Tasks and exercises:
#1 In the article on Hive order zipper tables, what do periodic fact tables record?
#2 Please recast the rows as a JSON list of strings, one string per line, leaving out blank lines. Start with the first row and go on through the line containing "66: 3:24 -> 3:27", including both.

Big Data 247 - Offline Data Warehouse - Hive Order Zipper Table: Incremental Refresh Implementation

TL;DR

  • Scenario: In offline data warehouse, need to preserve order historical states at low cost while supporting daily backtracking and change analysis
  • Conclusion: Using ODS daily incremental table + DWD zipper table is more balanced than “keep only latest” and “store full snapshot daily”
  • Output: Provides Hive zipper table initialization, incremental refresh SQL, chain closing rules, and common error quick reference

Periodic Fact Table Definition

Periodic fact tables record regularly occurring business events or metric data, such as daily, monthly, or quarterly data. Their design purpose is to help users quickly query and analyze trends and changes in these periodic data.

Data for processing:
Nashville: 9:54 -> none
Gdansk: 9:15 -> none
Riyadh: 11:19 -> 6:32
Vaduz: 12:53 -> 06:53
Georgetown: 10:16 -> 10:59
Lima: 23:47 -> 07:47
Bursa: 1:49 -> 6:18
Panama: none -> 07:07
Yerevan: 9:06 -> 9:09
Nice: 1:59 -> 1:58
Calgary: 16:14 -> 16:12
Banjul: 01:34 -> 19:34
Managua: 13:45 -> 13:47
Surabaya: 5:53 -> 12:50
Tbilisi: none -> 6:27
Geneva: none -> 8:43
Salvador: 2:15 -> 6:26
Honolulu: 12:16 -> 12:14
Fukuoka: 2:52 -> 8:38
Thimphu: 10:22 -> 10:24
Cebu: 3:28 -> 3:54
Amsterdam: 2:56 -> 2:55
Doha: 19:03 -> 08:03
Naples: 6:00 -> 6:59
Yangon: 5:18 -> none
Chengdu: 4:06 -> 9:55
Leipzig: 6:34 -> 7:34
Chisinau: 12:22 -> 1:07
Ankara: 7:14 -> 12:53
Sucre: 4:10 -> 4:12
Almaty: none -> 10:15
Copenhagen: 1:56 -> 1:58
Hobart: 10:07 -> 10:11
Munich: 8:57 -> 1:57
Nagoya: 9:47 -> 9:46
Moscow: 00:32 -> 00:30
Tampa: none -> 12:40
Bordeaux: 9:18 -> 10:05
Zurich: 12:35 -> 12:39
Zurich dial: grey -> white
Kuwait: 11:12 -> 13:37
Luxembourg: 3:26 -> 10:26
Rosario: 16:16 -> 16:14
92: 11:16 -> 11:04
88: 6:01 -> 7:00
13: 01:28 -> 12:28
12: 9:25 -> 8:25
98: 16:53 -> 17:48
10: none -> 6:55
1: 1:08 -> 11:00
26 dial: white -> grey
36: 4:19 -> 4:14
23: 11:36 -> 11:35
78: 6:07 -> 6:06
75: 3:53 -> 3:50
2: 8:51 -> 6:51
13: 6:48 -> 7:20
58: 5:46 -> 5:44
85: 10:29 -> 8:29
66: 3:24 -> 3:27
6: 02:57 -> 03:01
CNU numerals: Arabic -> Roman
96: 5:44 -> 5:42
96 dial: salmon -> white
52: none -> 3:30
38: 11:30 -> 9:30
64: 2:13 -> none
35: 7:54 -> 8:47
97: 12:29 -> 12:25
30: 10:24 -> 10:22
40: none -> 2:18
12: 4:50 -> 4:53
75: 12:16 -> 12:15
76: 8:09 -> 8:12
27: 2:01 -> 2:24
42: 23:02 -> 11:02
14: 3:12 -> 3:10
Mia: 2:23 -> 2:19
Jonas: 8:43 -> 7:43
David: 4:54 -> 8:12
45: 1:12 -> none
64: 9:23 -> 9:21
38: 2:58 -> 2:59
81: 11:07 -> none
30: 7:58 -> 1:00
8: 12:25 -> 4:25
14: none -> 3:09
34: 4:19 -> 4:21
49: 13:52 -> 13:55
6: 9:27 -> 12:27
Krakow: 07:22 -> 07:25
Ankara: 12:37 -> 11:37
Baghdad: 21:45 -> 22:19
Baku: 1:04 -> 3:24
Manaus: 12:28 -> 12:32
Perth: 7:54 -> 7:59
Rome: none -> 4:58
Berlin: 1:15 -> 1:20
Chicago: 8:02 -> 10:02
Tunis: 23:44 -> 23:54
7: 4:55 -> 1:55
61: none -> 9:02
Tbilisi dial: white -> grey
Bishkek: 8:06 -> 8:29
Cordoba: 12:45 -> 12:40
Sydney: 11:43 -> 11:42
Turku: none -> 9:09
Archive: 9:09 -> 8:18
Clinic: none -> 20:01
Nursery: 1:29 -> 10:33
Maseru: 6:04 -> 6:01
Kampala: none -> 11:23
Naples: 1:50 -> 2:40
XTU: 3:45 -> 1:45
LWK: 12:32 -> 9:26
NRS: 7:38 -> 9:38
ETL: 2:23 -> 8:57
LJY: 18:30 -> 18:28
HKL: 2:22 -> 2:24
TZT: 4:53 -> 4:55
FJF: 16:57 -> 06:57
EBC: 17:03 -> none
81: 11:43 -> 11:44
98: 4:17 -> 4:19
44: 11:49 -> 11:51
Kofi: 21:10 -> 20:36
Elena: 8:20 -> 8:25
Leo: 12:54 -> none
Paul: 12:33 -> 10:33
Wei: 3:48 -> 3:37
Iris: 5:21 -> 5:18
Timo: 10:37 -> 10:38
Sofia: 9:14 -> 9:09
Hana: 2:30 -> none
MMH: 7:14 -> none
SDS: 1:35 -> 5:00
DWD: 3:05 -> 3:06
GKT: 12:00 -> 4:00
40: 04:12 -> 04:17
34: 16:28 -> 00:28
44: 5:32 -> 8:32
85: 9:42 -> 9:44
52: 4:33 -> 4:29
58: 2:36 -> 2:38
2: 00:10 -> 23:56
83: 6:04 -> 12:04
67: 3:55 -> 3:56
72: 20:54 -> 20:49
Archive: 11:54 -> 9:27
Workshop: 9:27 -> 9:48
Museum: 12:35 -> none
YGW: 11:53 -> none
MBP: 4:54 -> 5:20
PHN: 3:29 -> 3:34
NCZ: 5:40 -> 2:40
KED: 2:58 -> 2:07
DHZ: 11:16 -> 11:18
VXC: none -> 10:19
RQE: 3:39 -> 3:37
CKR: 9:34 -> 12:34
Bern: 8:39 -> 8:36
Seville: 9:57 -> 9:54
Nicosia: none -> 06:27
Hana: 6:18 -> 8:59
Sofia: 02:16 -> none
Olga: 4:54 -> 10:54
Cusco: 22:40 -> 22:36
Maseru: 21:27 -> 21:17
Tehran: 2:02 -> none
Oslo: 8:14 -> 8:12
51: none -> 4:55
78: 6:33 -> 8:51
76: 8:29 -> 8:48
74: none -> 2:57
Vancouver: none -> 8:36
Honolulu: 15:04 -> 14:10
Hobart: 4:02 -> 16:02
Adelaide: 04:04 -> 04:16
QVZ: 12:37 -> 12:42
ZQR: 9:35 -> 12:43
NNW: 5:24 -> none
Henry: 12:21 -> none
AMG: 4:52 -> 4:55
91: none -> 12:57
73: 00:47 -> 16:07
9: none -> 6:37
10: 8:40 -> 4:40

Responses to the exercise:
#1 Regularly occurring business events or metric data, such as daily, monthly, or quarterly data.

#2
[
  "Nashville: 9:54 -> none",
  "Gdansk: 9:15 -> none",
  "Riyadh: 11:19 -> 6:32",
  "Vaduz: 12:53 -> 06:53",
  "Georgetown: 10:16 -> 10:59",
  "Lima: 23:47 -> 07:47",
  "Bursa: 1:49 -> 6:18",
  "Panama: none -> 07:07",
  "Yerevan: 9:06 -> 9:09",
  "Nice: 1:59 -> 1:58",
  "Calgary: 16:14 -> 16:12",
  "Banjul: 01:34 -> 19:34",
  "Managua: 13:45 -> 13:47",
  "Surabaya: 5:53 -> 12:50",
  "Tbilisi: none -> 6:27",
  "Geneva: none -> 8:43",
  "Salvador: 2:15 -> 6:26",
  "Honolulu: 12:16 -> 12:14",
  "Fukuoka: 2:52 -> 8:38",
  "Thimphu: 10:22 -> 10:24",
  "Cebu: 3:28 -> 3:54",
  "Amsterdam: 2:56 -> 2:55",
  "Doha: 19:03 -> 08:03",
  "Naples: 6:00 -> 6:59",
  "Yangon: 5:18 -> none",
  "Chengdu: 4:06 -> 9:55",
  "Leipzig: 6:34 -> 7:34",
  "Chisinau: 12:22 -> 1:07",
  "Ankara: 7:14 -> 12:53",
  "Sucre: 4:10 -> 4:12",
  "Almaty: none -> 10:15",
  "Copenhagen: 1:56 -> 1:58",
  "Hobart: 10:07 -> 10:11",
  "Munich: 8:57 -> 1:57",
  "Nagoya: 9:47 -> 9:46",
  "Moscow: 00:32 -> 00:30",
  "Tampa: none -> 12:40",
  "Bordeaux: 9:18 -> 10:05",
  "Zurich: 12:35 -> 12:39",
  "Zurich dial: grey -> white",
  "Kuwait: 11:12 -> 13:37",
  "Luxembourg: 3:26 -> 10:26",
  "Rosario: 16:16 -> 16:14",
  "92: 11:16 -> 11:04",
  "88: 6:01 -> 7:00",
  "13: 01:28 -> 12:28",
  "12: 9:25 -> 8:25",
  "98: 16:53 -> 17:48",
  "10: none -> 6:55",
  "1: 1:08 -> 11:00",
  "26 dial: white -> grey",
  "36: 4:19 -> 4:14",
  "23: 11:36 -> 11:35",
  "78: 6:07 -> 6:06",
  "75: 3:53 -> 3:50",
  "2: 8:51 -> 6:51",
  "13: 6:48 -> 7:20",
  "58: 5:46 -> 5:44",
  "85: 10:29 -> 8:29",
  "66: 3:24 -> 3:27"
]